Segment Start: Dataset
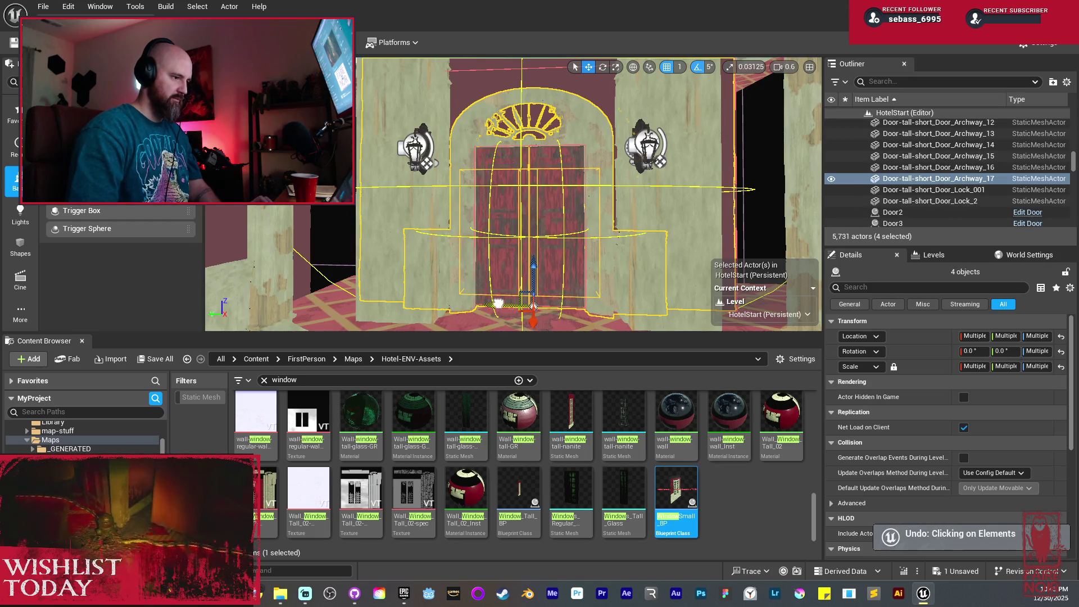
mouse_move(500, 305)
mouse_down()
mouse_move(500, 248)
mouse_move(369, 308)
mouse_move(357, 146)
mouse_up()
key(f)
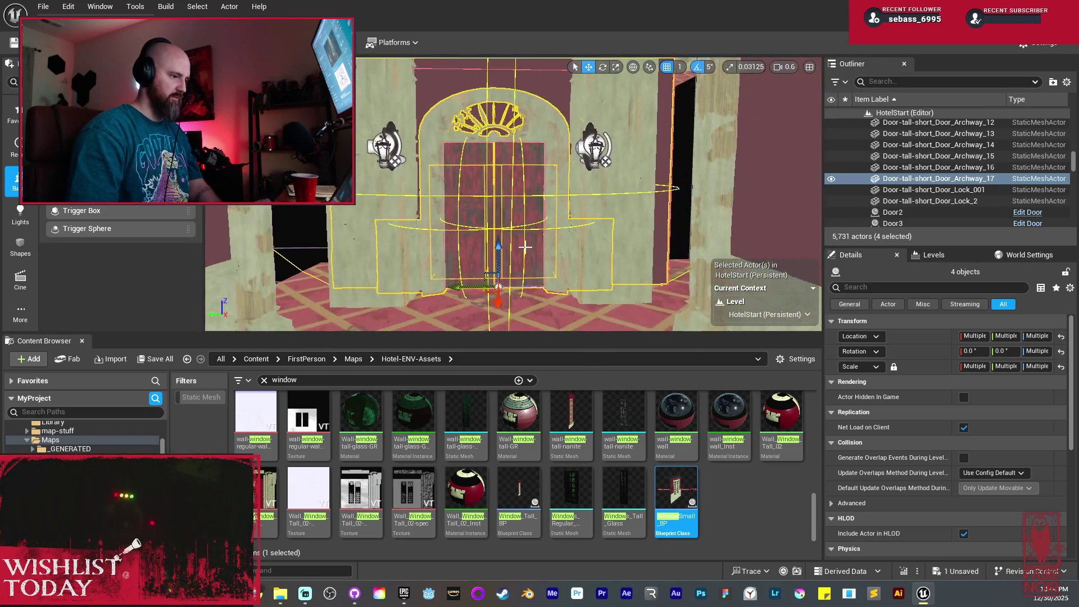
Scale door cameraroomdoor38 and narrow end wall Boolean246 to 0.97 on Y
key(r)
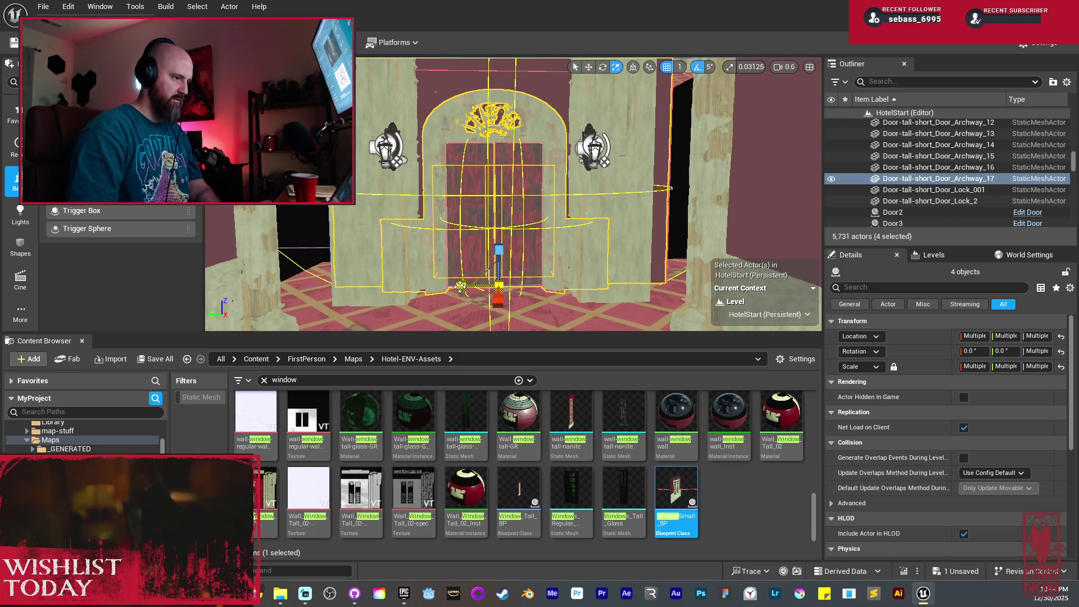
click(461, 286)
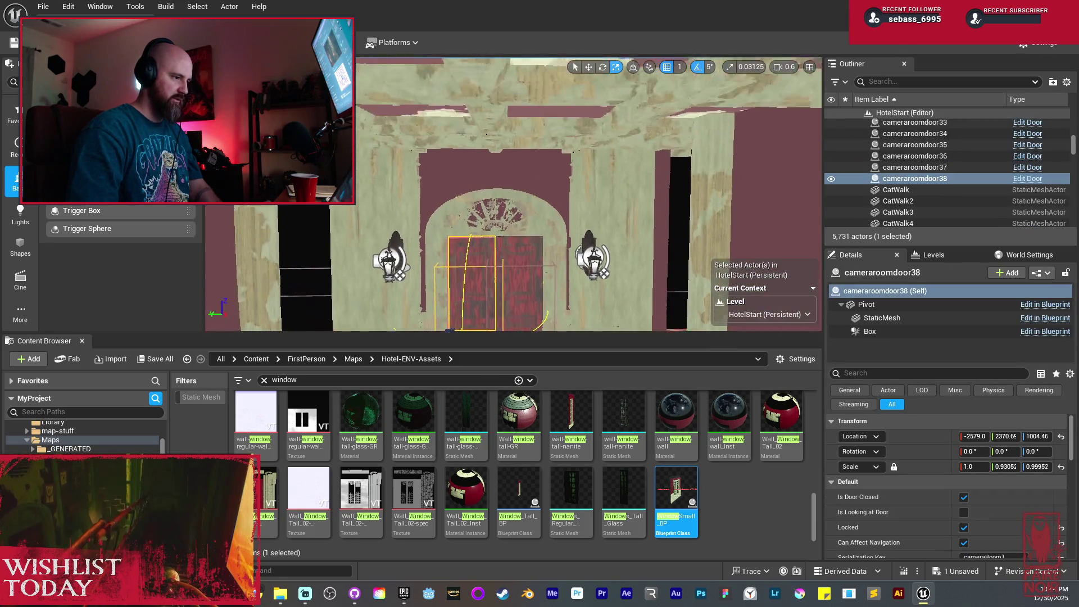
mouse_move(450, 270)
mouse_down()
mouse_move(427, 314)
mouse_move(405, 293)
mouse_move(394, 225)
mouse_move(388, 258)
mouse_move(385, 236)
mouse_up()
Segment End: Dataset
Work task
Only the lines from the one containing "mouse_move(427, 314)" through the end of the data above are wanted, both ends included; restate them word for word.

Your solution
mouse_move(427, 314)
mouse_move(405, 293)
mouse_move(394, 225)
mouse_move(388, 258)
mouse_move(385, 236)
mouse_up()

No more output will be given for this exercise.